### Task brief:
Below are entries; count the lines containing the string "Anthony". The answer is that number alone.

[Data entries]
━━━━━━━━━━━━━━━━━━━━
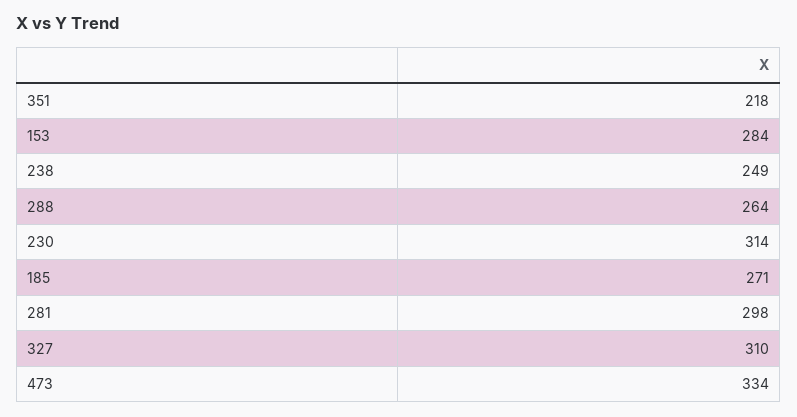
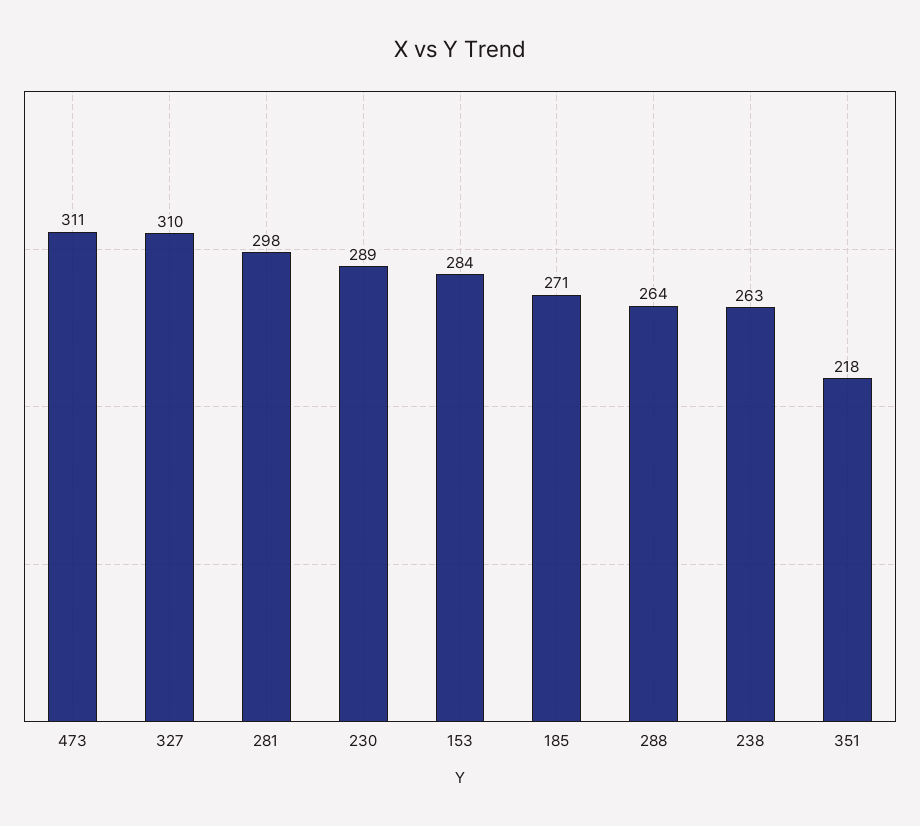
  {
    "351": 218,
    "153": 284,
-   "238": 249,
+   "238": 263,
    "288": 264,
-   "230": 314,
+   "230": 289,
    "185": 271,
    "281": 298,
    "327": 310,
-   "473": 334
+   "473": 311
  }

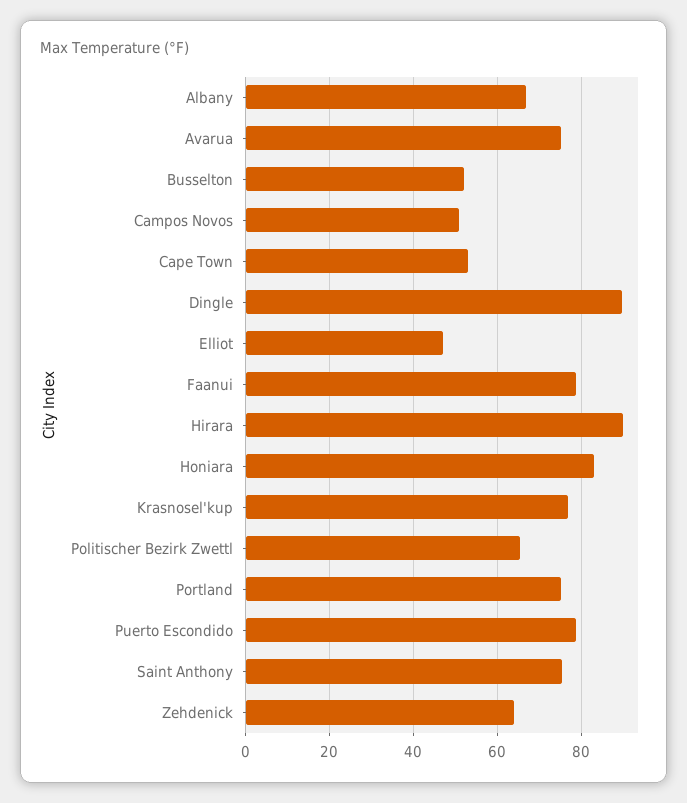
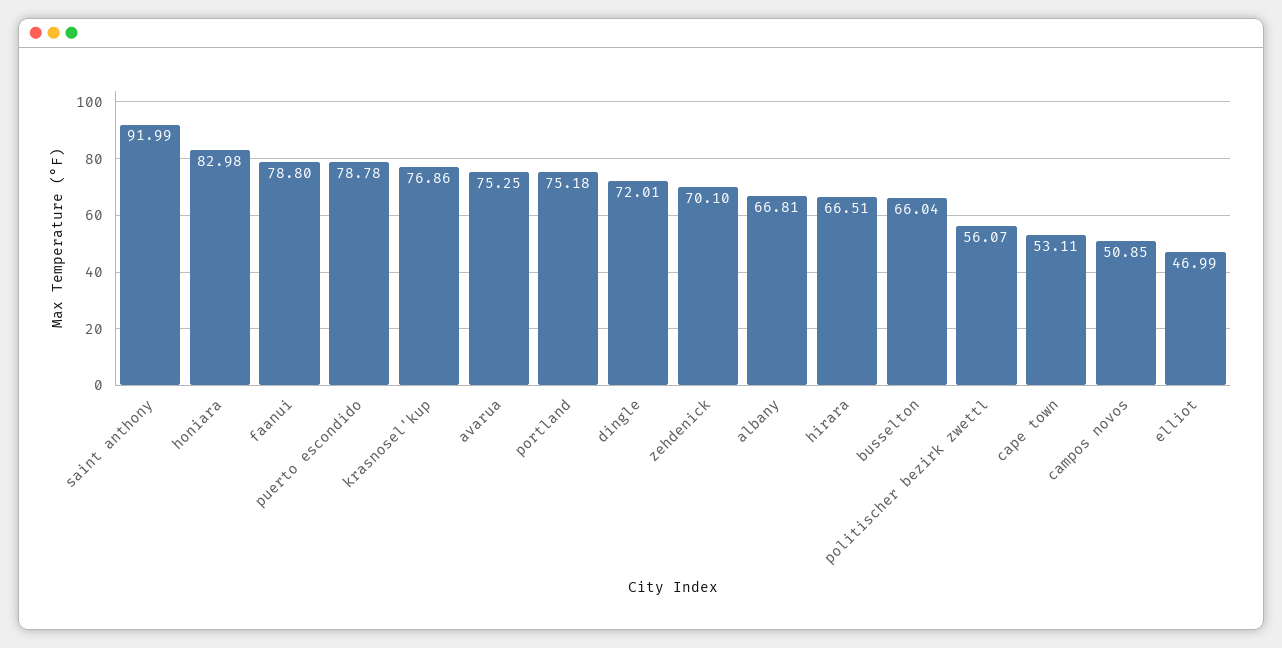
  {
    "Albany": 66.81,
    "Avarua": 75.25,
-   "Busselton": 52,
+   "Busselton": 66.04,
    "Campos Novos": 50.85,
    "Cape Town": 53.11,
-   "Dingle": 90,
+   "Dingle": 72.01,
    "Elliot": 46.99,
    "Faanui": 78.8,
-   "Hirara": 90,
+   "Hirara": 66.51,
    "Honiara": 82.98,
    "Krasnosel'kup": 76.86,
-   "Politischer Bezirk Zwettl": 66,
+   "Politischer Bezirk Zwettl": 56.07,
    "Portland": 75.18,
    "Puerto Escondido": 78.78,
-   "Saint Anthony": 76,
+   "Saint Anthony": 91.99,
-   "Zehdenick": 64
+   "Zehdenick": 70.1
  }

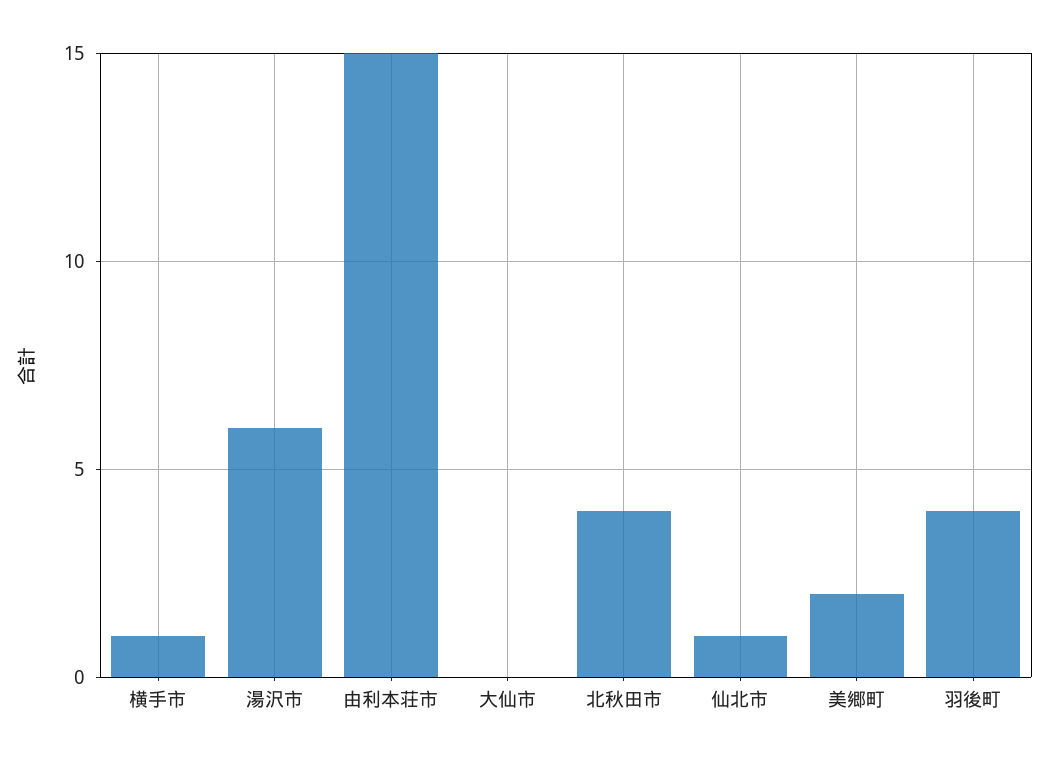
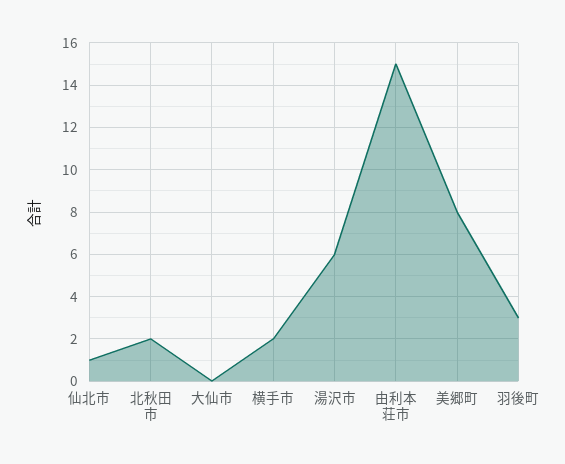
  {
-   "横手市": 1,
+   "横手市": 2,
    "湯沢市": 6,
    "由利本荘市": 15,
    "大仙市": 0,
-   "北秋田市": 4,
+   "北秋田市": 2,
    "仙北市": 1,
-   "美郷町": 2,
+   "美郷町": 8,
-   "羽後町": 4
+   "羽後町": 3
  }

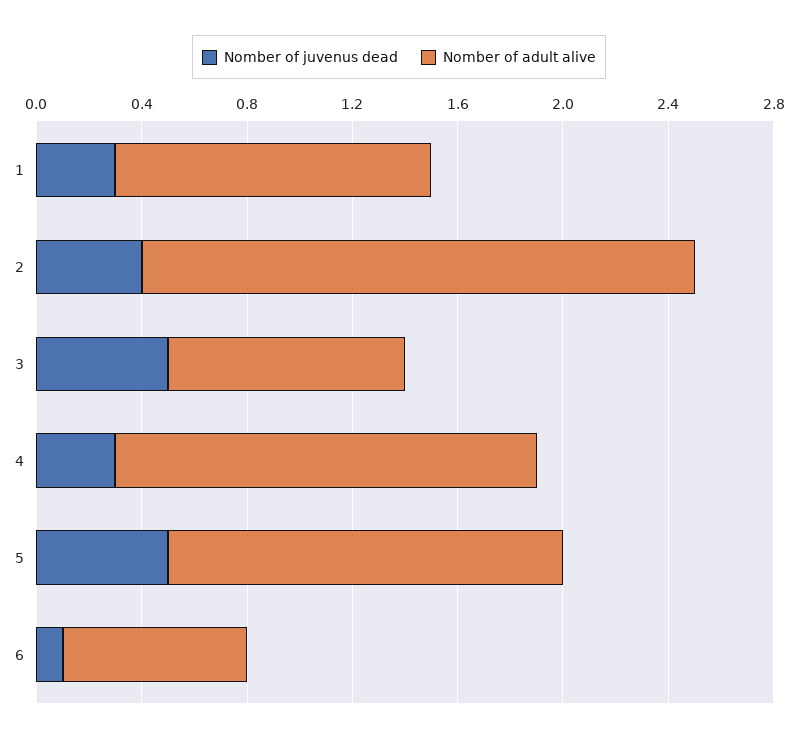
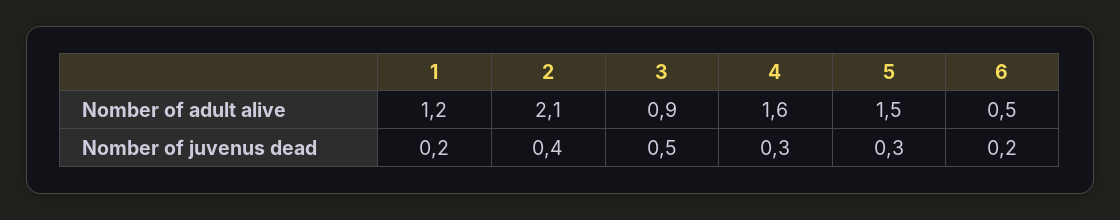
  {
    "Nomber of juvenus dead": {
-     "1": 0.3,
+     "1": 0.2,
      "2": 0.4,
      "3": 0.5,
      "4": 0.3,
-     "5": 0.5,
+     "5": 0.3,
-     "6": 0.1
+     "6": 0.2
    },
    "Nomber of adult alive": {
      "1": 1.2,
      "2": 2.1,
      "3": 0.9,
      "4": 1.6,
      "5": 1.5,
-     "6": 0.7
+     "6": 0.5
    }
  }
━━━━━━━━━━━━━━━━━━━━
### Response below:
2